A Friday and A Break-Up

So yesterday, I was having some strong feelings about my job giving me the ole - it's not you, it's me speech unexpectedly.

Today, gratefully, I feel different. I'm about halfway through my shift and I feel as though I'm about to commit an act of betrayal. You see, today is the day I would need to submit my 2-weeks notice. Yes, folks, it's two weeks till New Job.

Breaking up is hard to do. I've never been in a relationship, so I don't have first hand experience, but this just feels bad. Just the fact that they may not have any idea makes me feel like I'm doing something dirty. Are they going to be confused? Am I going to get a lot of questions? I am cowardly sending the letter via email at 8:01pm, 1 min after my shift is over.
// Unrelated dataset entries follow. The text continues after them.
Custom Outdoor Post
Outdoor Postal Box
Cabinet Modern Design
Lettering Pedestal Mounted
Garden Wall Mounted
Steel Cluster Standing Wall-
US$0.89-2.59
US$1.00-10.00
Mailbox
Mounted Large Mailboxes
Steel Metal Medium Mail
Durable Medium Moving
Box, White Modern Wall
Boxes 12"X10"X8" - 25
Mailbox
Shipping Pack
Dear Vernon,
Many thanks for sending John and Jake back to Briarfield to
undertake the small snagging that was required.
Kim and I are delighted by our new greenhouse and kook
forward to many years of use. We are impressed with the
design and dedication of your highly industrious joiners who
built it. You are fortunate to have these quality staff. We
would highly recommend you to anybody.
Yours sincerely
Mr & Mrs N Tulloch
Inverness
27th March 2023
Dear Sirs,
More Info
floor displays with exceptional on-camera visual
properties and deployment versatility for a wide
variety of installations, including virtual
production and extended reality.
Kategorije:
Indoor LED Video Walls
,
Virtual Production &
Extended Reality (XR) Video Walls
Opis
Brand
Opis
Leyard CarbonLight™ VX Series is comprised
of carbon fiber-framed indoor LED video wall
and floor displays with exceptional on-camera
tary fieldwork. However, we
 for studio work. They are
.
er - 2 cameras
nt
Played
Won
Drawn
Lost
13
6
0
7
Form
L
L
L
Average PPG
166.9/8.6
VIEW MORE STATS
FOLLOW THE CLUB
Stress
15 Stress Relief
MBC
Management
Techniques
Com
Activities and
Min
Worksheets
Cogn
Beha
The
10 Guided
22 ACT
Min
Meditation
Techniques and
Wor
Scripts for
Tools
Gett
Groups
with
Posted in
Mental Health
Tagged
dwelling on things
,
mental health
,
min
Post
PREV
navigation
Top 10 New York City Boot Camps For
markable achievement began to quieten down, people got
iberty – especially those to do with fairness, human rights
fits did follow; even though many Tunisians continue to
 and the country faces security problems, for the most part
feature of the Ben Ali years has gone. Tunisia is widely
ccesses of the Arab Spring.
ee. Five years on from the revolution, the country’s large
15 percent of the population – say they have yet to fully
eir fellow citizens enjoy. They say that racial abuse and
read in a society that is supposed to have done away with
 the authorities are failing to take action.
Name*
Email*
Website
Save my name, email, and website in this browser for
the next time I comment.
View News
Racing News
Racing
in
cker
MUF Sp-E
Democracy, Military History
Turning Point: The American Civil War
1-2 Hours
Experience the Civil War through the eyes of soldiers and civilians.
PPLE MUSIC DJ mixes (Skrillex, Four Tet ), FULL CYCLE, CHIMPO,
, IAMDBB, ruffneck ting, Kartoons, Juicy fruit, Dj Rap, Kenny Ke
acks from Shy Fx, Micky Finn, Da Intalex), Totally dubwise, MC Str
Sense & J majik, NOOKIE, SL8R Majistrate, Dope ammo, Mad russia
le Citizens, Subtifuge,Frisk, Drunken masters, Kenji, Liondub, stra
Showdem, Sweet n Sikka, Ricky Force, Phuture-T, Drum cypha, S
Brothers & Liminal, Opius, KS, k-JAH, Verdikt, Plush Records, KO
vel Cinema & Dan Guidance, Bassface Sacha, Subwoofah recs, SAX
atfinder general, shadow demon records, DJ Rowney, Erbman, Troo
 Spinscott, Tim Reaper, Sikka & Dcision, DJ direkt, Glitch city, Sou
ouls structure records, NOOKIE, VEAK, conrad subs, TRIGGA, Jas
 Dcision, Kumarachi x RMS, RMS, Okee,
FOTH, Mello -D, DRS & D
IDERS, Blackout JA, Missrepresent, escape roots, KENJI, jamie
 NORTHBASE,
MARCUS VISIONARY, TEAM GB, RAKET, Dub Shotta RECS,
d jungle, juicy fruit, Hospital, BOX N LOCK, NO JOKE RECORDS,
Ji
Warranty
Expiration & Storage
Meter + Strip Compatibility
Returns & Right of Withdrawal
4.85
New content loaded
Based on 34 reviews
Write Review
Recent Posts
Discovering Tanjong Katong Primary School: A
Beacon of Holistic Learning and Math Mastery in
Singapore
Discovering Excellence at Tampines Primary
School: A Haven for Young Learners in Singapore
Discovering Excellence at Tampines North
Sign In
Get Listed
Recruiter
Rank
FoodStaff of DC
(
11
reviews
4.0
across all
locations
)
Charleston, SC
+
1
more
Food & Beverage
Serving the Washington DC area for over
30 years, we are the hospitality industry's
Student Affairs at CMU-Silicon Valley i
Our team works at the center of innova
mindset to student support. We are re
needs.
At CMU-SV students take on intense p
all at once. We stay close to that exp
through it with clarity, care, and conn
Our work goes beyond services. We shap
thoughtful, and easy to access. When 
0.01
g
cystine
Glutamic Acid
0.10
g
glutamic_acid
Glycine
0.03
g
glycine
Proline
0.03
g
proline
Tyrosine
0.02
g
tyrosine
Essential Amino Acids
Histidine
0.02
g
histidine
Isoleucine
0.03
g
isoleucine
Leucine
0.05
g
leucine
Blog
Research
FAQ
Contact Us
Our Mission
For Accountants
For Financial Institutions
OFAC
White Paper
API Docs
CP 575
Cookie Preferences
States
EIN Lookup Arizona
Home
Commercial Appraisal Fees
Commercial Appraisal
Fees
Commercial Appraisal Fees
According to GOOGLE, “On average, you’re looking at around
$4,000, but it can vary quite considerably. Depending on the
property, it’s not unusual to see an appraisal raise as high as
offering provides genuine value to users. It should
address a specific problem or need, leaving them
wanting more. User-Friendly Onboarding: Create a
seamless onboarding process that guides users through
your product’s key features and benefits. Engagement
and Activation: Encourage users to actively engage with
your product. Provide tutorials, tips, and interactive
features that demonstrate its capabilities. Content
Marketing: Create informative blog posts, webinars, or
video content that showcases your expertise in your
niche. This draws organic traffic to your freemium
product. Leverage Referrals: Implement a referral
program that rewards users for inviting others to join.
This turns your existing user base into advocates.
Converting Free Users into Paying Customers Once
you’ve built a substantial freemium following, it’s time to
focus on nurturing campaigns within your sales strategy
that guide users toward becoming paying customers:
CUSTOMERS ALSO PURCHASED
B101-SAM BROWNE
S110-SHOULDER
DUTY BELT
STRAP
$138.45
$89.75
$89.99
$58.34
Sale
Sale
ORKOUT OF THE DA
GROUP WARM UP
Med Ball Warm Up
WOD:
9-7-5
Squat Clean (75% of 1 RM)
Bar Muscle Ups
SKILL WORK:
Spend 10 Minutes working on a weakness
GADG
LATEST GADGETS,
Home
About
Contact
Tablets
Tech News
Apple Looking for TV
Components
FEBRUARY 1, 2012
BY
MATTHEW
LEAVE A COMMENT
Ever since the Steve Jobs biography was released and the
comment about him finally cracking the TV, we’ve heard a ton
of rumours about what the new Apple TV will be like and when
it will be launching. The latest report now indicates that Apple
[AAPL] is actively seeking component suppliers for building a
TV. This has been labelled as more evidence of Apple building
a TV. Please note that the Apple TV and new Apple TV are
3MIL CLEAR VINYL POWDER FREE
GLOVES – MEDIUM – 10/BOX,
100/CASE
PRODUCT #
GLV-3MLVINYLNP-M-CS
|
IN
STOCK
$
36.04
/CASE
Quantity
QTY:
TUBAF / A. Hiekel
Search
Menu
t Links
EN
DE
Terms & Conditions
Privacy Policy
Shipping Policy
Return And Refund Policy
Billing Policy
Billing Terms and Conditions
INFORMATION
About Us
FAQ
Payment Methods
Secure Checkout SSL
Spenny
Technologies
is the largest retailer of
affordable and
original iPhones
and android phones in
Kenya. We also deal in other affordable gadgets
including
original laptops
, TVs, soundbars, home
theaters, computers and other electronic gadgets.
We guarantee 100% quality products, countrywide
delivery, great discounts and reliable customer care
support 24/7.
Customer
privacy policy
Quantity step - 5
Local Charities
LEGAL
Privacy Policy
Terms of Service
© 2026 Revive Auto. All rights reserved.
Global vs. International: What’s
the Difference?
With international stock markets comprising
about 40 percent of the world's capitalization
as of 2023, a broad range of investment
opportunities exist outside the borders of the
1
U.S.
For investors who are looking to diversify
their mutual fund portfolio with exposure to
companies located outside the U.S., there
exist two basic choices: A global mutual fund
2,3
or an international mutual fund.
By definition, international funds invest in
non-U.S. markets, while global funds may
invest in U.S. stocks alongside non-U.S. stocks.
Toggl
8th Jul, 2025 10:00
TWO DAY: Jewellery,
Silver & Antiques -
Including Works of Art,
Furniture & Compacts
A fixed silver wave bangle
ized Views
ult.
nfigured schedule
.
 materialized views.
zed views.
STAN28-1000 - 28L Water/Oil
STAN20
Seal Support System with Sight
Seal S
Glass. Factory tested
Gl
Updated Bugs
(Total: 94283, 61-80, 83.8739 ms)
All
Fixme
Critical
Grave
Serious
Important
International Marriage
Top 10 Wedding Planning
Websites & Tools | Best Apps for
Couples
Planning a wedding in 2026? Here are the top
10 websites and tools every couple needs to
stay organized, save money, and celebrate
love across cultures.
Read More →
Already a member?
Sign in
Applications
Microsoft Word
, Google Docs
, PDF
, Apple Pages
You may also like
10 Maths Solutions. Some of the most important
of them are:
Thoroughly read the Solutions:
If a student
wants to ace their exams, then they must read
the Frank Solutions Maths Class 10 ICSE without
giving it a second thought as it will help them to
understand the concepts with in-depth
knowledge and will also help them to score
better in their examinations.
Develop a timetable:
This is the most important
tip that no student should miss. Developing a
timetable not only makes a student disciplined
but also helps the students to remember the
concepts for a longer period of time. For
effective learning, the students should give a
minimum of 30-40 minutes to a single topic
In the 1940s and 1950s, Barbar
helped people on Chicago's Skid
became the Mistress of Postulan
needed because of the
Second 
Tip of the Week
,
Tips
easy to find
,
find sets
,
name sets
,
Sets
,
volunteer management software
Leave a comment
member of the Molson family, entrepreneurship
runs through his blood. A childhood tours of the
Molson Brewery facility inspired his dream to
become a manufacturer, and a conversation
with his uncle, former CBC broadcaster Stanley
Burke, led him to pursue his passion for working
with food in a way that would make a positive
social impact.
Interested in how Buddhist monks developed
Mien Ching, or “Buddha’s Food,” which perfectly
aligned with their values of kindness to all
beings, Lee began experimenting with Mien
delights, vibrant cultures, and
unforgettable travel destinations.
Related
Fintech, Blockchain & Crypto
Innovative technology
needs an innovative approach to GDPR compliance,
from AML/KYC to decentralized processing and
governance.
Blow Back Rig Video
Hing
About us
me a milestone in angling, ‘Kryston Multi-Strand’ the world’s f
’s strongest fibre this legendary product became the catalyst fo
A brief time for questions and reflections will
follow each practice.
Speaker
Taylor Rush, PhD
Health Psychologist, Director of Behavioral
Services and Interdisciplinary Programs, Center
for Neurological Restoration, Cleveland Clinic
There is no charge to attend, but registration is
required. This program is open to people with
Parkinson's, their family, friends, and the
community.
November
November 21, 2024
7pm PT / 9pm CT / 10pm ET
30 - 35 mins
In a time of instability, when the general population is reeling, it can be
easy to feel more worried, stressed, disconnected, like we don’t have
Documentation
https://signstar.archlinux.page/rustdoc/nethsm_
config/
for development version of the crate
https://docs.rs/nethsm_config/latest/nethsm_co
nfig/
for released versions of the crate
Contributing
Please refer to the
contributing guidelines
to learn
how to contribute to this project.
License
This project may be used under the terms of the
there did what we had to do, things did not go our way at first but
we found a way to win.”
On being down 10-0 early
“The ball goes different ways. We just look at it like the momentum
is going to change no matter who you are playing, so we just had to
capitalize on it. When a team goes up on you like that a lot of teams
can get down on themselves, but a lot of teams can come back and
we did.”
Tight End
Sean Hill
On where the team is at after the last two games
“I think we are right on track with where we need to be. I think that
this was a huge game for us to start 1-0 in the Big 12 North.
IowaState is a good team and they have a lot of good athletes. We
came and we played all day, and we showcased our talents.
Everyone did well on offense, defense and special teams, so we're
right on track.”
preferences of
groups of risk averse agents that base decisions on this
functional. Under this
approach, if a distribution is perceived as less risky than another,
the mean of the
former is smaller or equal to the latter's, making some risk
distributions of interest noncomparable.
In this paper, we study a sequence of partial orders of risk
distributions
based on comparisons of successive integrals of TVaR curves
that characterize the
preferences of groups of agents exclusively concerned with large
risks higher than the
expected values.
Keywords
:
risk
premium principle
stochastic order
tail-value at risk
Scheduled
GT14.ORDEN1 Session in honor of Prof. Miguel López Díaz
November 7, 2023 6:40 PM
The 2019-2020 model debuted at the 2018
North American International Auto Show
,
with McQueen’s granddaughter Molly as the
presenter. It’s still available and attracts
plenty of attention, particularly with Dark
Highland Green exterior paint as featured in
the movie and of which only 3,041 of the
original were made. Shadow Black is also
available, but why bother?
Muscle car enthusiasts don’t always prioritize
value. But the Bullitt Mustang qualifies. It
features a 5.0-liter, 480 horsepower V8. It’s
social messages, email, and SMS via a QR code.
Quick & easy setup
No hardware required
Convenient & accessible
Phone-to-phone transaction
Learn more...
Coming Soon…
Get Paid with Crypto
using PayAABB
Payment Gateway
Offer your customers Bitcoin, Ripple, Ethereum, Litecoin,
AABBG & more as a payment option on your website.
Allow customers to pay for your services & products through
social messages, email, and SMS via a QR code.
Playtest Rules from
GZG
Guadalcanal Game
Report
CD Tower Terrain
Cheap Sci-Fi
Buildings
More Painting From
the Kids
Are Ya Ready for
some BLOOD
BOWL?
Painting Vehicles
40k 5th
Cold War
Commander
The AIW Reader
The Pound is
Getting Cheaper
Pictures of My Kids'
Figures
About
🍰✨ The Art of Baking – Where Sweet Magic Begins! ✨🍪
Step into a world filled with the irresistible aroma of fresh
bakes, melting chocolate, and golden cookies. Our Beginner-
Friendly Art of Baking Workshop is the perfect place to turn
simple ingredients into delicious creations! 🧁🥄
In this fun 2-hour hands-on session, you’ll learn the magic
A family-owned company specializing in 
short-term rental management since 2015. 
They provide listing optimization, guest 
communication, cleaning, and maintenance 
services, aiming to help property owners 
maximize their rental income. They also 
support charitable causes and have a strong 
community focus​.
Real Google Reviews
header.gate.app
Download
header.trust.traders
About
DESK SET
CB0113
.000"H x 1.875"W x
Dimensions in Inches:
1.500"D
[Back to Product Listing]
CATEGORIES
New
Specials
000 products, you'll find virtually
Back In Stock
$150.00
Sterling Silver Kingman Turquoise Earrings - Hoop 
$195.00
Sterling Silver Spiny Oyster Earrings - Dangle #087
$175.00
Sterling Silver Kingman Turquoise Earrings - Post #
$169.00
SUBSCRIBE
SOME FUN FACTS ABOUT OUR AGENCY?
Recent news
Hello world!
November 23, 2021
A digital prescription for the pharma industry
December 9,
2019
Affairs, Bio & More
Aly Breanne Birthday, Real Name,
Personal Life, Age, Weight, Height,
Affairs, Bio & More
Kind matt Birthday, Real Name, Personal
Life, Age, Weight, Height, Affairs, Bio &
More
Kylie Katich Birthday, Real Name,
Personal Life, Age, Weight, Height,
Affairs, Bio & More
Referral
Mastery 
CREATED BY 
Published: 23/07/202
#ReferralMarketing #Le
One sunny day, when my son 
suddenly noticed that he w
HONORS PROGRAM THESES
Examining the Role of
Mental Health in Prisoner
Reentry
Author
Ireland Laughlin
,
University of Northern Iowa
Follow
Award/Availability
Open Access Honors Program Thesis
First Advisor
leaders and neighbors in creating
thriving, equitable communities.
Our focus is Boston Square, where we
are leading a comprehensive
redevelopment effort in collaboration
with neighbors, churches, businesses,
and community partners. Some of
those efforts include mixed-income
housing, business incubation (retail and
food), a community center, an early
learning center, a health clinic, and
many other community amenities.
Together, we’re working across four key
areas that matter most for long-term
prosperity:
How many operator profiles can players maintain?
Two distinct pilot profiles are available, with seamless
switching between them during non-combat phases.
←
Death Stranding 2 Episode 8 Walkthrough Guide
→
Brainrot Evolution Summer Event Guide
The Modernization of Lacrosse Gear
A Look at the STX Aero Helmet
I wasn't sure if I needed to send it at start of business (9a) or what, but I opted just to wait till my shift was over so I wouldn't have to field any reactionary questions.

Looking back...

I quit my teaching job over email and never looked back. There was no response from them. I quit my non-profit job, and I don't remember it being an issue. I think I may have gotten one or two questions from co-workers, but I don't think I felt any anxiety (at least not that I remember). The company was already laying people off and I was going back to school so it didn't seem "wrong."

But now I'm actively leaving one company for another. It feels adulterous somehow. Oh well.

I'm just glad the mood has shifted to something where I feel like I am the one doing the action and the action isn't being done to me.

Money talk

I spent the morning figuring out my money movement plan for an account I hope to have approved. I was feeling neutral about it until this morning. This morning, the Savings account was denied because they couldn't verify my address. So I re-submitted with the address on my ID and it was instantly approved. This made me hopeful, so I re-submitted for the Checking Account. Nope, still under review.

Since it wasn't quite a denial and I wanted to be ready and not have to carry around the mental load of money movement tasks, I went ahead and charted my plans. Essentially, I have to push and pull about $4-5k out of this account every month for 6 months. I can't keep that in my head and live, so I wrote it all down.  It made it seem very doable. And it was exciting.

Other news

This morning I also got very excited at clean dishes. The dishwasher is like the best magic trick. Recently, I realized the 1 detergent tab I was able to use in the dishwasher in my studio is not cutting it in this family-sized dishwasher. Three times now I've had to re-run it with dishes that came out still gunky.  My choice is either to run it with less or use extra detergent. Obviously, I'm going to try the latter. It may take some finagling to get 2 tabs to fit, but so be it.

This weekend I have 2 scary shows to watch; I might make some brownies; and I feel completely unmotivated to go to the store. Actually I don't mind going to the store, but I just feel like my list is too short to warrant a trip - cooking spray and air filers. We shall see.

Oh another thing. We had an informal Teams meeting just for talk time with our colleagues. During the call, our Big Boss was talking about a new client project and he was trying to figure out questions that might come up when that call center goes live and how much staffing they might need. And in that moment, I felt like, I know! I actually wrote a short paper on that. It felt nice to get some internal validation that I actually have some experience and may be able to contribute something. Of course, I didn't speak up because I've fallen out of the habit of participating in group discussions, but I hope to regain that skill again.